Cultura

Los que no ríen

Nos acercamos el viernes pasado al Teatro Chapí para asistir al espectáculo Los que ríen los últimos de la veterana compañía andaluza La Zaranda. El patio no estaba lleno como en otras ocasiones, pero antes que excusar la asistencia con la crisis o con la llegada de mejores temperaturas yo prefiero decir que muchas salas de teatro desearían contar con la ocupación del Chapí en aquella velada. Sonaron los avisos, se apagaron las luces, se levantó el telón.
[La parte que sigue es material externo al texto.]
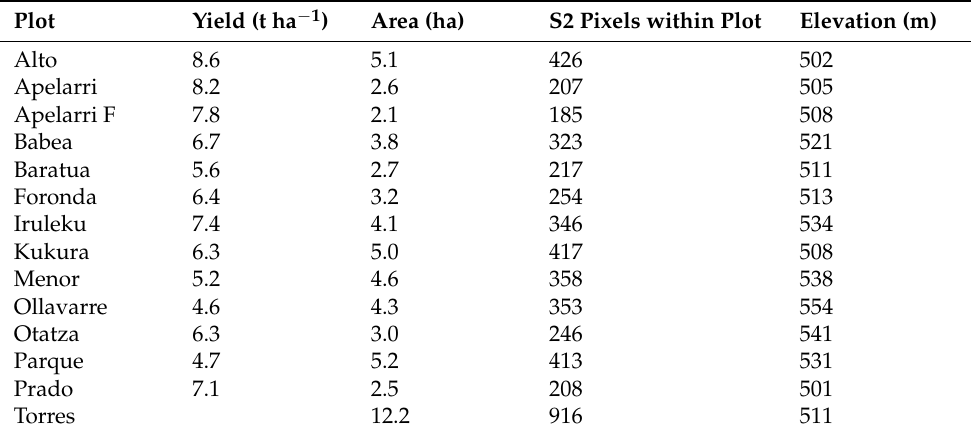
Table 1. Average plot yield, area, number of Sentinel-2 pixels, and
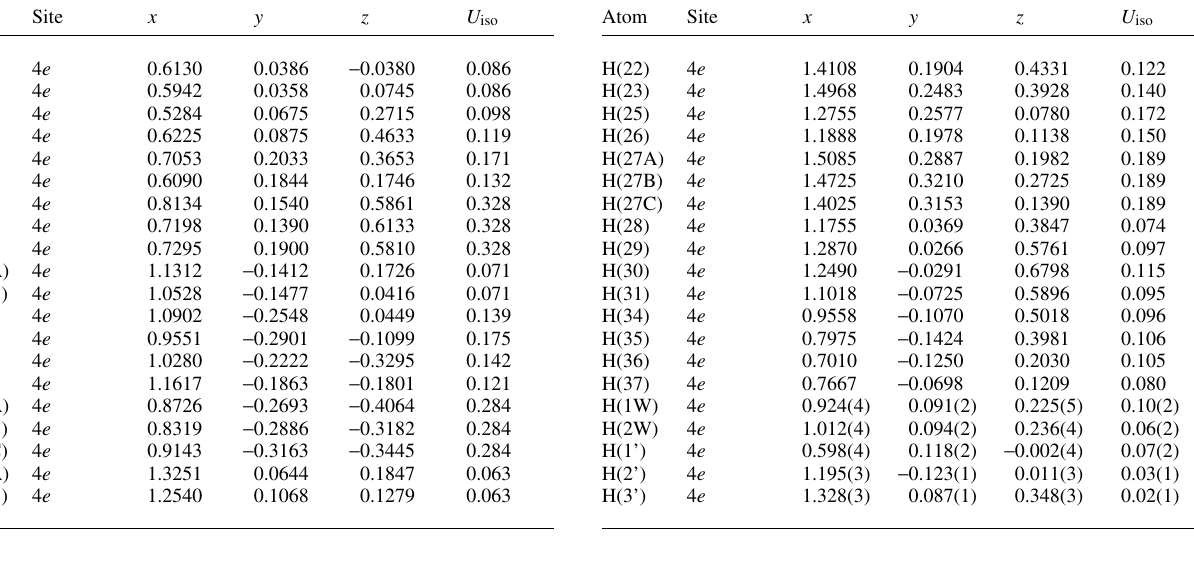
Table 3. Atomic coordinates and displacement parameters (in Å 2 )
La Zaranda presentó un espacio oscuro, prácticamente vacío, con una iluminación que de forma sucinta permitía ver a los tres personajes de la comedia. Tres hombres harapientos y achacosos. Sus ropas parecían más las de unos vagabundos que se hubieran transformado en payasos que las de unos payasos a los que la miseria hubiera convertido en vagabundos. También sus cosas, sus objetos, sus pertenencias, tenían el aspecto de haber sido confeccionadas en un vertedero antes que haber sufrido el paso del tiempo y del uso y del polvo. Resultaban tres seres harapientos vagando entre diálogos inconexos y redundantes que apenas dejaban entresacar ideas de tiempos mejores y de valores perdidos.
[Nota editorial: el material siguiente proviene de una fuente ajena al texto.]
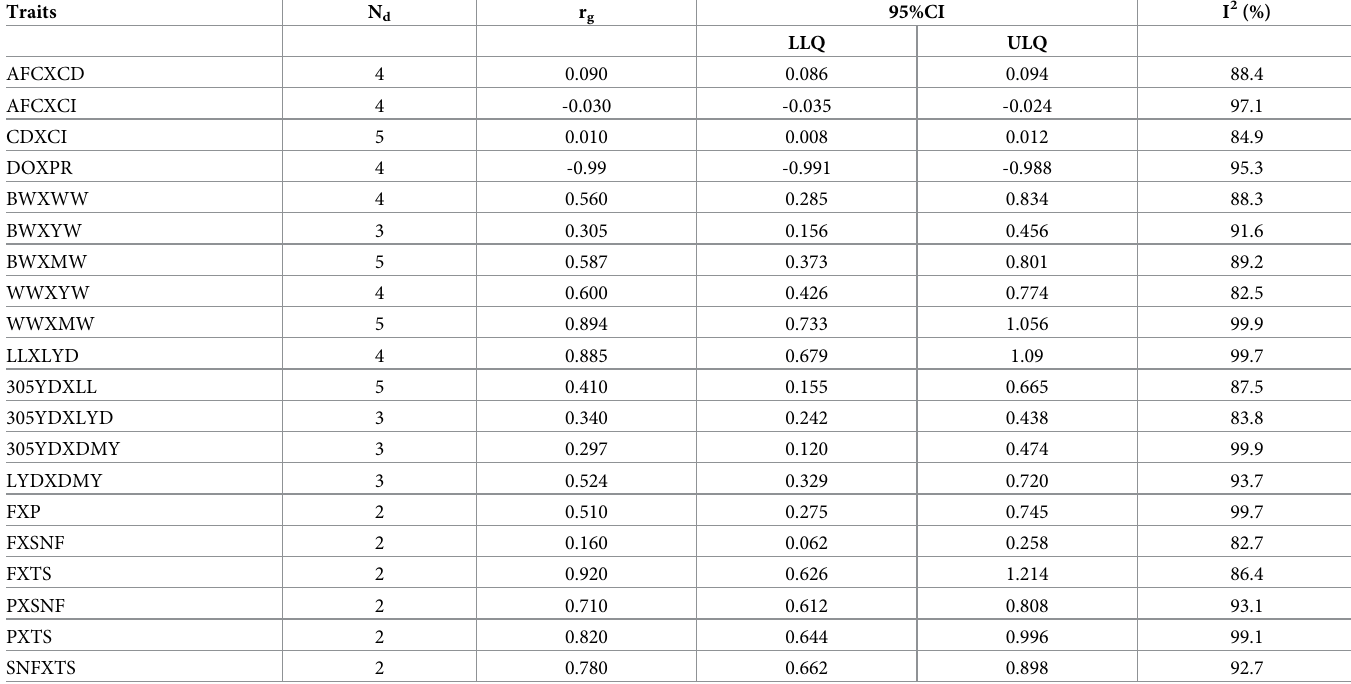
Table 7. Number of articles (N d ), genetic correlation among traits(g r ) estimated from meta-analysis using random model, 95% confidence interval (95% CI), and the values of I 2 index(I 2 ) in each trait.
En realidad entre tanta frase repetida, herencia de los mejores autores del absurdo, apenas encontramos sustancia con que alimentar la reflexión. Los escuetos tiznajos con los que se aderezaba el discurso no bastaron para reflejar el acomodo, la frustración, el autoengaño, la añoranza, la repentina fuerza, la esperanza o la claudicación. No bastaron tampoco unos personajes esforzadamente construidos ni una plástica imponente para alcanzar el corazón del espectador expectante, como lo estaría ante un Godot, porque no existía un discurso siquiera entrelíneas lo suficientemente contundente como para chocar contra la propia confusión de los que permanecíamos sentados.
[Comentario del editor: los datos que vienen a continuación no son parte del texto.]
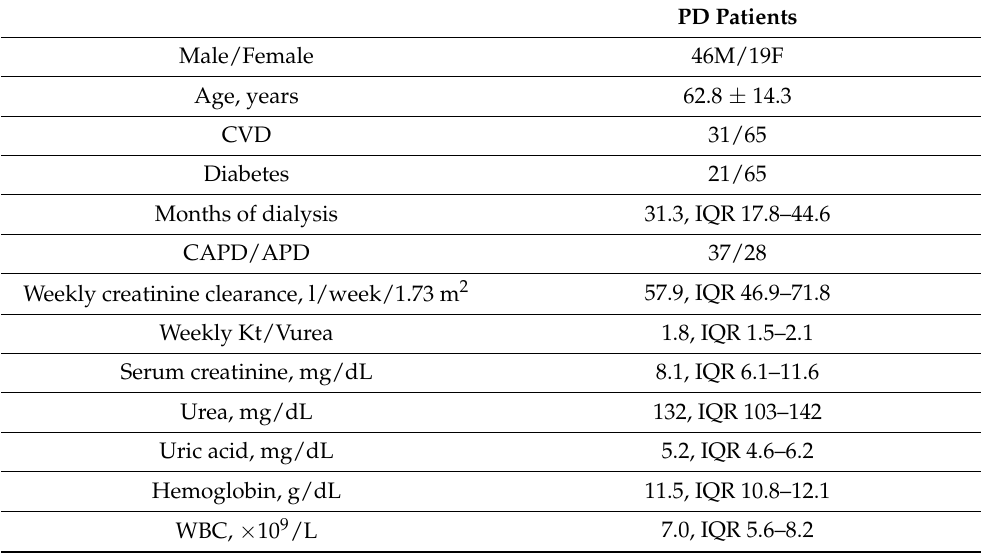
Table 1. Clinical, laboratory, and PD-related parameters of all 65 patients included in the study.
Tuvimos que conformarnos con disfrutar del excelente trabajo de caracterización, de la iluminación trabajada para ser tan pobre como los personajes, de la escenografía reducida a elementos escenográficos, de la estética del espectáculo que recreaba espléndidas fotografías de un mundo falto de reflexión. Así los traseros de muchas butacas continuaron hundiéndose durante poco más de una hora, con la certeza de que poco cabía esperar del espectáculo más que aquella imaginería que en escasos momentos fue poesía visual. Lástima que incluso la poesía requiere músculo para atrapar la verdad, valor para decir lo que nadie ha dicho todavía y fuerza para hacerse oír entre el bullicio de nuestras mentes acostumbradas al fusilamiento de imágenes y sonidos. Digo lástima porque de no ser así el espectáculo hubiera sido redondo y sin embargo no lo fue. Lástima porque con el cigarrillo y el whisky de después sólo quedaron imágenes y no pensamientos que masticar de boca en boca. Tampoco luces que regurgitar antes de dormir ni nubes que cruzaran inesperadas nuestro pensamiento en días posteriores.